İki devlet arasında başlayan sorun Uluslar arası Adalet Divanı’na götürüldü. Burada da çözümlenemedi, Türk-Yunan ilişkileri gerginleşti. İki hükümet karşılıklı olarak mallara el koydu. Sorunun giderek sıcak savaşa dönüşmesi ve Avrupa’da başlayan kriz (II. Dünya Savaşı) üzerine Lozan Antlaşması hükümlerine geri döndüler.

Buna göre; Batı Trakya ile İstanbul Rumları dışındakiler karşılıklı yer değiştireceklerdi, her iki ülkedeki azınlıklar o ülkenin yasalarına bağlı olacaklardı.

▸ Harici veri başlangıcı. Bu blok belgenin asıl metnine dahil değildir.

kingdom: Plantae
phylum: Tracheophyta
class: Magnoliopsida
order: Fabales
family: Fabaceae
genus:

10 Ağustos 1930’da Yunan başkanı Venizelos ile Atatürk arasında sorun barışçı yollarla çözüldü.



NOT: Bu dostluk 1950’li yıllarda Batı Trakya Türkleri, Kıbrıs Adası ve Ege Adaları yüzünden bozulmuştur. 1974 Kıbrıs Harekâtı ile sıcak çatışmaya bile dönüşmüştür.

  1. Milletler Cemiyeti’ne Giriş (18 Temmuz 1932)

Milletler Cemiyeti I. Dünya Savaşı’ndan sonra ABD başkanı Wilson’un isteğiyle açılmıştır. Cemiyetin amacı; devletler arasında çıkan sorunları barış yoluyla çözmek, devletlerarası dengeleri korumak, ülkeler arasında kültürel ve siyasi ilişkileri geliştirmekti. Ancak zamanla büyük devletlerin isteklerini yapan bir kurul haline dönüştü.

Türkiye’nin cemiyete katılma nedenleri; uluslararası ilişkileri geliştirmek gereği, yurtta barış, dünyada barış ilkesi gereği.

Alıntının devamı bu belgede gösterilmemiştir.